Classify Project type with fine tuning a transformer model (DistilBert)
Description: How to know the type of IT projects/contracts (Services) that have been carrying out in the Portuguese Public Administration?. In addition to project values, what type of projects have been developed and by whom? What is the competition and what type of services do they focus on? Strategic Digital Transformation Consulting; in Project Management/PMO; in Requirements Gathering/Analysis or Architecture; in Project Implementation; in Support/Maintenance; in Change Management; or in SaaS?

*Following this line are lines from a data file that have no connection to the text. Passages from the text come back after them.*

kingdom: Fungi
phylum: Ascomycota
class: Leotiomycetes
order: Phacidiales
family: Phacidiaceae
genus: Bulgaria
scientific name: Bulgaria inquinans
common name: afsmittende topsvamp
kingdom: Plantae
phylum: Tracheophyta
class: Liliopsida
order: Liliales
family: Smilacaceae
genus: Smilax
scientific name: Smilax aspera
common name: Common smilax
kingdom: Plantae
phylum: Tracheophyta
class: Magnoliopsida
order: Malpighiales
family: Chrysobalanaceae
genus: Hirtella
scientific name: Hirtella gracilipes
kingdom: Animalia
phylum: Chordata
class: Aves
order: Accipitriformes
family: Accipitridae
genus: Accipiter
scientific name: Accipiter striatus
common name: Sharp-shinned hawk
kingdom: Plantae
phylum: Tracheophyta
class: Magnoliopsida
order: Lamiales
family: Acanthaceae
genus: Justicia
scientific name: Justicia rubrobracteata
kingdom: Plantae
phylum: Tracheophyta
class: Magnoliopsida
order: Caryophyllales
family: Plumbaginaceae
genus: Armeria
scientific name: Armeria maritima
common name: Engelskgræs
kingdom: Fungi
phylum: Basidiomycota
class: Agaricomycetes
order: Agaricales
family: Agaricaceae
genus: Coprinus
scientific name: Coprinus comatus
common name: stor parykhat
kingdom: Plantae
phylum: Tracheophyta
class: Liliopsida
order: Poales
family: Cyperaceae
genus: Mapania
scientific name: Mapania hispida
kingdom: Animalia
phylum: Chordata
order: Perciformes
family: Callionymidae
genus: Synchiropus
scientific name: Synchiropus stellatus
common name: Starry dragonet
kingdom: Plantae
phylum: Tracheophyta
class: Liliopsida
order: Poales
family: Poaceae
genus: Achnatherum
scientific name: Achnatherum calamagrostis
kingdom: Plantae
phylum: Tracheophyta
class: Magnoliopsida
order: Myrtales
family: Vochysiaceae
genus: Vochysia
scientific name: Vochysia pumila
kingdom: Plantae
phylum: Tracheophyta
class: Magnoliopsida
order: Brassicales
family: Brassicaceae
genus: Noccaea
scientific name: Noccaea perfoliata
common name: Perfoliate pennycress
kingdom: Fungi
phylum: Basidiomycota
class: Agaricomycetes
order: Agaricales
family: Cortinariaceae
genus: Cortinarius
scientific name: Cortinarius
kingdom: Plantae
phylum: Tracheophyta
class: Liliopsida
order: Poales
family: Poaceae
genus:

It involves the research and design of Artificial Intelligence algorithms, in this project we will be fine tuning a transformer model (DistilBert) for the Multiclass text classification problem. Given a Project description the model will classify into one of the project categories out of the given list.
Data with the projects (to train the model and to apply the model) are in data dir.
We are using Project Descriptions from Portuguese Public Administration site of Contract aggregator dataset available at base.gov Repository.
Please bear in mind that this data has already been cleaned and processed: ContratosAP_v5.2_TrainPred.xlsx
.
Dataframe DadosTreinoVal
has 751
rows of data to train and test. Where each row has the following data-point:
- Objeto do Contrato: Contract Object
- Contrato (Tipo): Type of Contract
Type of Contract to be able to classify IT project descriptions from Public Portuguese Administration into the following categories:
- Digital Transformation (0)
- Project Management/PMO (1)
- Requirements Definition/Analysis/Architecture (2)
- Implementation (3)
- Support/Maintenance (4)
- Change Management (5)
- Licenses (6)
- SaaS (7)
Due to the power of GPU needed i advise you to use colab with ClassifyContratType_TransformersFineTunEx_v2_colab.ipynb
(in classification dir)
copy data (in data dir) ContratosAP_v5.2_TrainPred.xlsx
to sample_data.
Run
Please see the description in .ipynb about this project.
Having in consideration that we have few data (751 projects) to fine tune the 8 project categories, weΒ΄ve understood that distilbert focus on the categories with more data, so we only managed to obtain about 50% acurracy (for instance with Support Linear Classifier - SVC - Applied AI, with the same data to train we manage to obtain 84% acurracy).